[Stored items]
+ + + + +

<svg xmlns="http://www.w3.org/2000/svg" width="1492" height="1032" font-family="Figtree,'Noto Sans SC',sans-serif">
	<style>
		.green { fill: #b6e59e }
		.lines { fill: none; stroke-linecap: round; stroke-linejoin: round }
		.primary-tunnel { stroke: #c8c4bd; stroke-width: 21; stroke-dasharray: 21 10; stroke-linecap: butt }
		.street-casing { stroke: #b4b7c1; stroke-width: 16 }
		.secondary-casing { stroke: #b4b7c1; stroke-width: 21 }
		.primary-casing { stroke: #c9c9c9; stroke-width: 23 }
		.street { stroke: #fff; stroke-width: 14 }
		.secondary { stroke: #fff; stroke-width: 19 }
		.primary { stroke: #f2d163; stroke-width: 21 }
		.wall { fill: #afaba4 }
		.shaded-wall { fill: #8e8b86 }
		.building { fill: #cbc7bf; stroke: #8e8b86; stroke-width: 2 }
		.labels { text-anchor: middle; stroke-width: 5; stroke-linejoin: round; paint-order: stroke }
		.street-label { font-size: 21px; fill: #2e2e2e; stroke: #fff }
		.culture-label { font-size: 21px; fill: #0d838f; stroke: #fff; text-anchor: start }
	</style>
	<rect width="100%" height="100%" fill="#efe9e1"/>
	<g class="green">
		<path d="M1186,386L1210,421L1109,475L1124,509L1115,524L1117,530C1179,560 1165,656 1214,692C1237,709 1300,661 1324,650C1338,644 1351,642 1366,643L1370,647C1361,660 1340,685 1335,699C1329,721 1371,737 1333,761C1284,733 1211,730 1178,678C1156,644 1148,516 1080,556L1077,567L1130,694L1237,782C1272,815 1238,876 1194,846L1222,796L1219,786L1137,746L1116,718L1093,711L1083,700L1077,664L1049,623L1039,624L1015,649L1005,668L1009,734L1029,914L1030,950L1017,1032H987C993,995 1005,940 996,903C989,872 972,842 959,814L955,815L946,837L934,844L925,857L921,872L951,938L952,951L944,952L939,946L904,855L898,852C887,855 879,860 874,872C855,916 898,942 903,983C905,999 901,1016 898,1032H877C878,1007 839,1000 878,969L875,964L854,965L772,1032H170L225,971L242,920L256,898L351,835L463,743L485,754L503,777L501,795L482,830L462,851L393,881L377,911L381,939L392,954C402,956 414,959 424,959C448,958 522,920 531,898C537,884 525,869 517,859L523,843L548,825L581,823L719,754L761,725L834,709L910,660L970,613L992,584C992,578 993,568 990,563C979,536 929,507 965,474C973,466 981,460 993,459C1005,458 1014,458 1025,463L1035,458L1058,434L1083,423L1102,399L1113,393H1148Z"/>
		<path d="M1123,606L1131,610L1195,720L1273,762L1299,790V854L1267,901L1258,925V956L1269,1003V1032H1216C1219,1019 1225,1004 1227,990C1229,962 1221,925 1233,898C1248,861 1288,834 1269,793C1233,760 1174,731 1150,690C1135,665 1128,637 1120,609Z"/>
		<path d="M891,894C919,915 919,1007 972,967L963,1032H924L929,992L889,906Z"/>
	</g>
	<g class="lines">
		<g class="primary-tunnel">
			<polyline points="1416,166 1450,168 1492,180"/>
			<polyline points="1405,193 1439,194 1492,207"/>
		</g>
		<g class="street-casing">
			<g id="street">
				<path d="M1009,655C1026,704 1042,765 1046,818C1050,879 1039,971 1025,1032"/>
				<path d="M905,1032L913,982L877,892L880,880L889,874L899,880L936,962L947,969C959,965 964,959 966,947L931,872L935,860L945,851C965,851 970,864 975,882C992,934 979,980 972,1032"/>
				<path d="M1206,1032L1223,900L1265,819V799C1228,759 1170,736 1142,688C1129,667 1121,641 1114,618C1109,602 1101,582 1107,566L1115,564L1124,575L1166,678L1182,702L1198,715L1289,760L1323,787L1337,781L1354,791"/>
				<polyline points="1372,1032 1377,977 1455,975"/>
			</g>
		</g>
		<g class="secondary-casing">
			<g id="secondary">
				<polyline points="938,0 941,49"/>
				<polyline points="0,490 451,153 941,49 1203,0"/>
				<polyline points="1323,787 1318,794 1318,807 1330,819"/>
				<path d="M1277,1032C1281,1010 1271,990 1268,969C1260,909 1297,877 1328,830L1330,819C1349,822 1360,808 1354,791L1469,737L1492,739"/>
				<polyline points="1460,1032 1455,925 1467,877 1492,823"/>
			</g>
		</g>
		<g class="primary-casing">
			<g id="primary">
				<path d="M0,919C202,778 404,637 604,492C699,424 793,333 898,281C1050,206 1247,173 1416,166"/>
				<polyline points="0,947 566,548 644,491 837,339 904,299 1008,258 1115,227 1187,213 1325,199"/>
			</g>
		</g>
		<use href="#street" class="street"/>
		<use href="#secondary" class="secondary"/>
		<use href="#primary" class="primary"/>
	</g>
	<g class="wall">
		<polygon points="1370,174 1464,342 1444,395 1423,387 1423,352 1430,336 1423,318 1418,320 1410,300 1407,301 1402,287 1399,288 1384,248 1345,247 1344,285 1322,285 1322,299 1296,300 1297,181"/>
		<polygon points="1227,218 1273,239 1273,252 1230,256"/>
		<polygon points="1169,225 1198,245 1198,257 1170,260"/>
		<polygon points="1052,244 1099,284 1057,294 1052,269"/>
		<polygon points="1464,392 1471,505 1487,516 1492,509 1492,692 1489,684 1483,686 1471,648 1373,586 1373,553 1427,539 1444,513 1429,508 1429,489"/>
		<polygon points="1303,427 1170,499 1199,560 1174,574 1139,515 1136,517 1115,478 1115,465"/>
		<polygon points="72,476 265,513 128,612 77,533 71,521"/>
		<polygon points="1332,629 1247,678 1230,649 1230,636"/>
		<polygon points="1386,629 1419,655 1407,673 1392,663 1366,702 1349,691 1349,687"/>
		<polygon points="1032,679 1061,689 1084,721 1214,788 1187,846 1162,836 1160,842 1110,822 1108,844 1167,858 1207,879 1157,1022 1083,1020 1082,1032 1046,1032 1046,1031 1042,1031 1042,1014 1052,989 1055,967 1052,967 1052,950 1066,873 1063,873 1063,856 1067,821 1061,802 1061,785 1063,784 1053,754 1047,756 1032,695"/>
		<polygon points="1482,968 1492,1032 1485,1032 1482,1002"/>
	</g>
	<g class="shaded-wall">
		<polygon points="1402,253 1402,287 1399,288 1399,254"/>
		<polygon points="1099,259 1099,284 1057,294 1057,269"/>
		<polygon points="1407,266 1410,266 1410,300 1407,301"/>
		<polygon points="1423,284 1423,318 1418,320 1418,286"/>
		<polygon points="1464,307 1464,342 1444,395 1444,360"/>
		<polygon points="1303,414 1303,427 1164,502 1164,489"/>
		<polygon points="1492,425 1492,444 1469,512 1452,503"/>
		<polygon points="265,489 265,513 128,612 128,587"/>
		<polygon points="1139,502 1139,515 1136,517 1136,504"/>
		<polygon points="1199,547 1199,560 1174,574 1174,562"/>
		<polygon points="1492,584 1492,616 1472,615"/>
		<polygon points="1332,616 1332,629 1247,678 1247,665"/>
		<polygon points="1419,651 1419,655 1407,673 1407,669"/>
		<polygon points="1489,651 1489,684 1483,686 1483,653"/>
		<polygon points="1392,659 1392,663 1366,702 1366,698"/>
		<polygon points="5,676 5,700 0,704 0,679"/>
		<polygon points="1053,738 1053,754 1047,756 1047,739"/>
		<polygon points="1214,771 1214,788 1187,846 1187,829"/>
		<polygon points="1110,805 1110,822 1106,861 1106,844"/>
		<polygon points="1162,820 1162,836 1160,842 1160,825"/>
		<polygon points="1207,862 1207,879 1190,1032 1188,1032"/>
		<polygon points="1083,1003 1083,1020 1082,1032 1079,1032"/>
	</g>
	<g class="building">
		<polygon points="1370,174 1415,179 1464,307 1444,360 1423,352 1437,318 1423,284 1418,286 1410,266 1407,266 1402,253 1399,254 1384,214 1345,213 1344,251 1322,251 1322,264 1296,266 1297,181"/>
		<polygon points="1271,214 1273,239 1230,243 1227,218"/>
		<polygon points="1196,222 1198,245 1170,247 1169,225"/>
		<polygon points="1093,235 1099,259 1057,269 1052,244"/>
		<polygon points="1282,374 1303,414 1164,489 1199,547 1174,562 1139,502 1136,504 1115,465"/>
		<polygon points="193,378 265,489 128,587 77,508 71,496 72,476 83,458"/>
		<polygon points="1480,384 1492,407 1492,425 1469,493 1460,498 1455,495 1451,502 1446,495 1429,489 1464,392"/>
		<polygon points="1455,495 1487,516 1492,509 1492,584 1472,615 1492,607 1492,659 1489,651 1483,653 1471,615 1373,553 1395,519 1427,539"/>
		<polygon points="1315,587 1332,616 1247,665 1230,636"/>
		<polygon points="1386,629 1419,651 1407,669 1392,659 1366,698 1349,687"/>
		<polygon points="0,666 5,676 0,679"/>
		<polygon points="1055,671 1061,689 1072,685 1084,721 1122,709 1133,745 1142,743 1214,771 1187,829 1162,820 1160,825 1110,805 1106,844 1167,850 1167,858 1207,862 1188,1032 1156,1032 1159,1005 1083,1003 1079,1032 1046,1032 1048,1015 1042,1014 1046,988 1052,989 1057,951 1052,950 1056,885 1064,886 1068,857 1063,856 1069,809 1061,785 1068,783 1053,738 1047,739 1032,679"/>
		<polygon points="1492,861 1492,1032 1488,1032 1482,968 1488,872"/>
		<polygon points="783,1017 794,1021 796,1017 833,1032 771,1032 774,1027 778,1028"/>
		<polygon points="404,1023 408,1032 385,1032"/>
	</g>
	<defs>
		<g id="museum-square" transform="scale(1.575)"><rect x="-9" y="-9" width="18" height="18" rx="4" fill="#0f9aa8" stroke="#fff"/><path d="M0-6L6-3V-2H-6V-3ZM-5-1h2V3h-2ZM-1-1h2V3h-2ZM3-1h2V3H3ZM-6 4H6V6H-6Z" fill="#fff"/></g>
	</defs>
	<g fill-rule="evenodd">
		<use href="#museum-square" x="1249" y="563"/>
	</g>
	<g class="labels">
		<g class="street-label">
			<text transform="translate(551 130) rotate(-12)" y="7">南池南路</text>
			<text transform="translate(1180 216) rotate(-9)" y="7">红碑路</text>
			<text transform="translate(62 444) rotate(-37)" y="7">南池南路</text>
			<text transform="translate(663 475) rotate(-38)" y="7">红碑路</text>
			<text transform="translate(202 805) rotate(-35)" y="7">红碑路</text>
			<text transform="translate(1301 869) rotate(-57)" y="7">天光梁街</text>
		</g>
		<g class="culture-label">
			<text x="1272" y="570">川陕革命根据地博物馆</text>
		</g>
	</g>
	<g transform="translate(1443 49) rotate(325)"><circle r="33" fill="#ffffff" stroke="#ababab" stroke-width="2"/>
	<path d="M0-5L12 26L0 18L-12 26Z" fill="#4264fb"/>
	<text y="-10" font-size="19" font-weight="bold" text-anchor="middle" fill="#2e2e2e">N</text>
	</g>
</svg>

+ + + + +

What you should do >> Return the total number of lines in the records that contain "linecap", without any explanation.

Solution to this task >> 2